The Milan Cathedral (the Duomo) is one of the largest and most beautiful in all the world. There are inscriptions over the three main entranceways. Above the right-hand door are the words, “All that pleases is but for a moment.” The words over the left-hand door are “All that troubles is but for a moment.” Inscribed above the central door are the words “Nothing is important save that which is eternal” (Michael Green, 1500 Illustrations for Biblical Preaching, p. 291). I think it’s safe to say that many people would be much happier—and our world would be a much better place—if everyone understood, remembered, and lived by these simple ideas. Having the proper perspective is so important. All our pleasures, and all our problems, are temporary; at the end of our lives, the only thing that will truly matter is where we end up spending eternity.
This is one of the ideas the Church emphasizes on Catechetical Sunday. Teaching young people the truths of our Faith, and helping them live by the values of God’s Kingdom, is a wise and important investment of our time and effort. The world tries to distract us with passing things of no lasting worth. The Church, however, urges us to focus on those things which will truly last, and to use our influence over other people, especially the young, to help them do this, too. Many parishes are fortunate to have faith formation catechists, youth ministers, and teachers who are dedicated to this ministry—but this is a lesson all of us are called to take to heart.

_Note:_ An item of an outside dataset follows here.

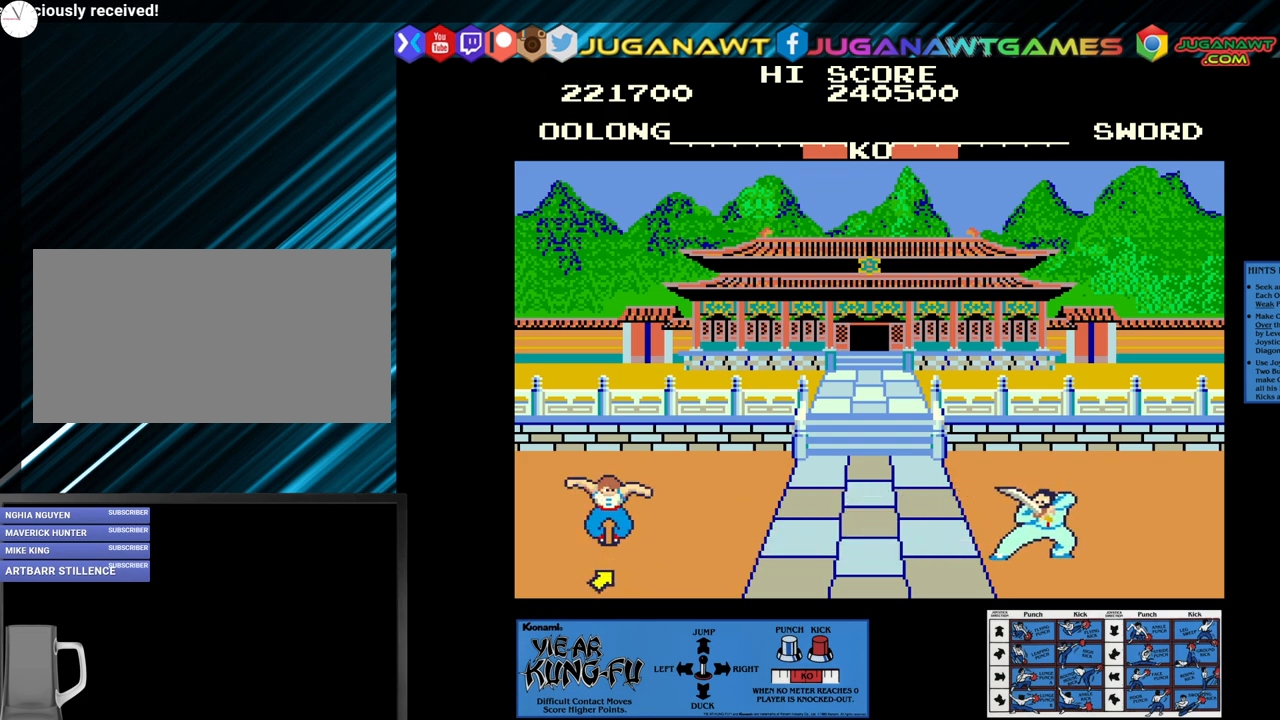
{"buttons": ["CROSS"], "left_stick": "down", "events": [[33, "left_stick", "center"], [167, "CROSS", "down"], [267, "left_stick", "down"], [333, "left_stick", "center"], [450, "left_stick", "down"]]}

The Scriptures warn us that the desire for wealth is a powerful motivation—so much so that some people will even cheat and exploit others for their own gain. The Book of Amos (8:4-7) warns, God does not overlook such crimes; these unrepentant sinners will be held accountable. And in the Gospel of Luke (16:10-13), Jesus declares: “No servant can serve two masters.”
We cannot wholeheartedly devote ourselves to both God and money. We must make a choice—and the only proper decision is to place God first, and to use our money, material resources, and every other blessing and gift, for His glory.
In practical terms, this means donating to charity if we can, contributing to and being involved in our parish, living in a spirit of genuine gratitude for all God’s blessings, not judging people on the basis of what they own or how much money they make, being honest in our business dealings, paying our fair share of taxes, not being so busy working that we have no time for our family, always trying to value people more than things, not letting society or popular culture make our choices for us or determine our values, and making sure we have regular time for God in the midst of our very busy daily lives.
The best investment isn’t one that pays 10, or 15, or even 50 or 100%; the best investment is the one whose benefits last forever. Only God can offer this. If we choose His way of life, and use well the blessings He has already given us, we will discover a deep inner peace in this world, and one day share in the eternal riches of Heaven.